(Items from a data source)
○ ○ ○ ○ ○

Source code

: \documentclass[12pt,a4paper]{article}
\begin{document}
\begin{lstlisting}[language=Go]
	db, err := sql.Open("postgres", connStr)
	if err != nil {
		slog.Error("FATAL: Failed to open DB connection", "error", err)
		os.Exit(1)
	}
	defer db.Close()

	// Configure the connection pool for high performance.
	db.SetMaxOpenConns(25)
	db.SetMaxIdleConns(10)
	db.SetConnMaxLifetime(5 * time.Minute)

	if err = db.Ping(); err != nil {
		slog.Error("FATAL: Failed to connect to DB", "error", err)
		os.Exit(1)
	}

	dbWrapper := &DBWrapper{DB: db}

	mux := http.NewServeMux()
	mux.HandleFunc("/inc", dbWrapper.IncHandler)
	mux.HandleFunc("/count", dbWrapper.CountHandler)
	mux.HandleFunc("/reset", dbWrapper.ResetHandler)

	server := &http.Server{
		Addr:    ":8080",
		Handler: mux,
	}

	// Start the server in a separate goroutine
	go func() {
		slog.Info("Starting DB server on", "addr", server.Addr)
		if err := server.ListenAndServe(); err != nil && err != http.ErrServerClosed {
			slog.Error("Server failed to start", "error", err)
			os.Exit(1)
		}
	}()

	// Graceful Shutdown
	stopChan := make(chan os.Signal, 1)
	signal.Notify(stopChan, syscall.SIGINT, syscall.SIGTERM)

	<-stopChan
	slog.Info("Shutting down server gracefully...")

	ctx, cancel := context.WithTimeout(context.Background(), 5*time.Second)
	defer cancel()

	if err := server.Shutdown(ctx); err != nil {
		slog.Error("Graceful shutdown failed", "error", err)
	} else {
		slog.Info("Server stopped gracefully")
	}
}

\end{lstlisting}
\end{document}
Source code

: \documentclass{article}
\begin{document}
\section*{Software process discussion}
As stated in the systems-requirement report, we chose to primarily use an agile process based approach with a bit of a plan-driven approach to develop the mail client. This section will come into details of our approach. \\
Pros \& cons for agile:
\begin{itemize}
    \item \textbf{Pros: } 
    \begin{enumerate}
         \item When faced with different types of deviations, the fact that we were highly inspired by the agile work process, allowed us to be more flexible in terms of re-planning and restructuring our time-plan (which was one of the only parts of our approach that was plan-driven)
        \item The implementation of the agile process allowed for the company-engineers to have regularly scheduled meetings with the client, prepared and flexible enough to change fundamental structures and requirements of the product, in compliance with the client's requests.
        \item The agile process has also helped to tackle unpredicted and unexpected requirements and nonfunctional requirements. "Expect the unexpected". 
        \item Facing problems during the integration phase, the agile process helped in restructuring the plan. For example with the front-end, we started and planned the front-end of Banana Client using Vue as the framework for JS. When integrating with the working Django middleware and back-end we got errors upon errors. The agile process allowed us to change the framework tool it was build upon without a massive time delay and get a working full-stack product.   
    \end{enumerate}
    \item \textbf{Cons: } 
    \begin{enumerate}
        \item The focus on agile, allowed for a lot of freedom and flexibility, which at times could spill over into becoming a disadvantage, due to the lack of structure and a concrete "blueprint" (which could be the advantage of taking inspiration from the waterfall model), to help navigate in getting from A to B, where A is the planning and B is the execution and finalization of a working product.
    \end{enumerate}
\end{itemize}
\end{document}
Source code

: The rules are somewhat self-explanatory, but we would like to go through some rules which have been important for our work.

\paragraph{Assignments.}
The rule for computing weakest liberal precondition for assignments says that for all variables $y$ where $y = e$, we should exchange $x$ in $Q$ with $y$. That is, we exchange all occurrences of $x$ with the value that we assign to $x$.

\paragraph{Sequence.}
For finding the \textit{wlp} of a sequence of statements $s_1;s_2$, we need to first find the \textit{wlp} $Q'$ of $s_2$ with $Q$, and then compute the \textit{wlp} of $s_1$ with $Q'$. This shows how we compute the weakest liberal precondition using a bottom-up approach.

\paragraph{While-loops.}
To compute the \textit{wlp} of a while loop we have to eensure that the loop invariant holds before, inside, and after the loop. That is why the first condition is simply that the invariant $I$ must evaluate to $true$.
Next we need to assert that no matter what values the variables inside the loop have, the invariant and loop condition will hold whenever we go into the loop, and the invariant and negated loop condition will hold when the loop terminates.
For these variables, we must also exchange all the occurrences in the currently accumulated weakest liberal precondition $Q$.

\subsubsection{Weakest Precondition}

○ ○ ○ ○ ○

Directions
For this exercise, restate every record word for word.

Reply
Source code

: \documentclass[12pt,a4paper]{article}
\begin{document}
\begin{lstlisting}[language=Go]
	db, err := sql.Open("postgres", connStr)
	if err != nil {
		slog.Error("FATAL: Failed to open DB connection", "error", err)
		os.Exit(1)
	}
	defer db.Close()

	// Configure the connection pool for high performance.
	db.SetMaxOpenConns(25)
	db.SetMaxIdleConns(10)
	db.SetConnMaxLifetime(5 * time.Minute)

	if err = db.Ping(); err != nil {
		slog.Error("FATAL: Failed to connect to DB", "error", err)
		os.Exit(1)
	}

	dbWrapper := &DBWrapper{DB: db}

	mux := http.NewServeMux()
	mux.HandleFunc("/inc", dbWrapper.IncHandler)
	mux.HandleFunc("/count", dbWrapper.CountHandler)
	mux.HandleFunc("/reset", dbWrapper.ResetHandler)

	server := &http.Server{
		Addr:    ":8080",
		Handler: mux,
	}

	// Start the server in a separate goroutine
	go func() {
		slog.Info("Starting DB server on", "addr", server.Addr)
		if err := server.ListenAndServe(); err != nil && err != http.ErrServerClosed {
			slog.Error("Server failed to start", "error", err)
			os.Exit(1)
		}
	}()

	// Graceful Shutdown
	stopChan := make(chan os.Signal, 1)
	signal.Notify(stopChan, syscall.SIGINT, syscall.SIGTERM)

	<-stopChan
	slog.Info("Shutting down server gracefully...")

	ctx, cancel := context.WithTimeout(context.Background(), 5*time.Second)
	defer cancel()

	if err := server.Shutdown(ctx); err != nil {
		slog.Error("Graceful shutdown failed", "error", err)
	} else {
		slog.Info("Server stopped gracefully")
	}
}

\end{lstlisting}
\end{document}
Source code

: \documentclass{article}
\begin{document}
\section*{Software process discussion}
As stated in the systems-requirement report, we chose to primarily use an agile process based approach with a bit of a plan-driven approach to develop the mail client. This section will come into details of our approach. \\
Pros \& cons for agile:
\begin{itemize}
    \item \textbf{Pros: } 
    \begin{enumerate}
         \item When faced with different types of deviations, the fact that we were highly inspired by the agile work process, allowed us to be more flexible in terms of re-planning and restructuring our time-plan (which was one of the only parts of our approach that was plan-driven)
        \item The implementation of the agile process allowed for the company-engineers to have regularly scheduled meetings with the client, prepared and flexible enough to change fundamental structures and requirements of the product, in compliance with the client's requests.
        \item The agile process has also helped to tackle unpredicted and unexpected requirements and nonfunctional requirements. "Expect the unexpected". 
        \item Facing problems during the integration phase, the agile process helped in restructuring the plan. For example with the front-end, we started and planned the front-end of Banana Client using Vue as the framework for JS. When integrating with the working Django middleware and back-end we got errors upon errors. The agile process allowed us to change the framework tool it was build upon without a massive time delay and get a working full-stack product.   
    \end{enumerate}
    \item \textbf{Cons: } 
    \begin{enumerate}
        \item The focus on agile, allowed for a lot of freedom and flexibility, which at times could spill over into becoming a disadvantage, due to the lack of structure and a concrete "blueprint" (which could be the advantage of taking inspiration from the waterfall model), to help navigate in getting from A to B, where A is the planning and B is the execution and finalization of a working product.
    \end{enumerate}
\end{itemize}
\end{document}
Source code

: The rules are somewhat self-explanatory, but we would like to go through some rules which have been important for our work.

\paragraph{Assignments.}
The rule for computing weakest liberal precondition for assignments says that for all variables $y$ where $y = e$, we should exchange $x$ in $Q$ with $y$. That is, we exchange all occurrences of $x$ with the value that we assign to $x$.

\paragraph{Sequence.}
For finding the \textit{wlp} of a sequence of statements $s_1;s_2$, we need to first find the \textit{wlp} $Q'$ of $s_2$ with $Q$, and then compute the \textit{wlp} of $s_1$ with $Q'$. This shows how we compute the weakest liberal precondition using a bottom-up approach.

\paragraph{While-loops.}
To compute the \textit{wlp} of a while loop we have to eensure that the loop invariant holds before, inside, and after the loop. That is why the first condition is simply that the invariant $I$ must evaluate to $true$.
Next we need to assert that no matter what values the variables inside the loop have, the invariant and loop condition will hold whenever we go into the loop, and the invariant and negated loop condition will hold when the loop terminates.
For these variables, we must also exchange all the occurrences in the currently accumulated weakest liberal precondition $Q$.

\subsubsection{Weakest Precondition}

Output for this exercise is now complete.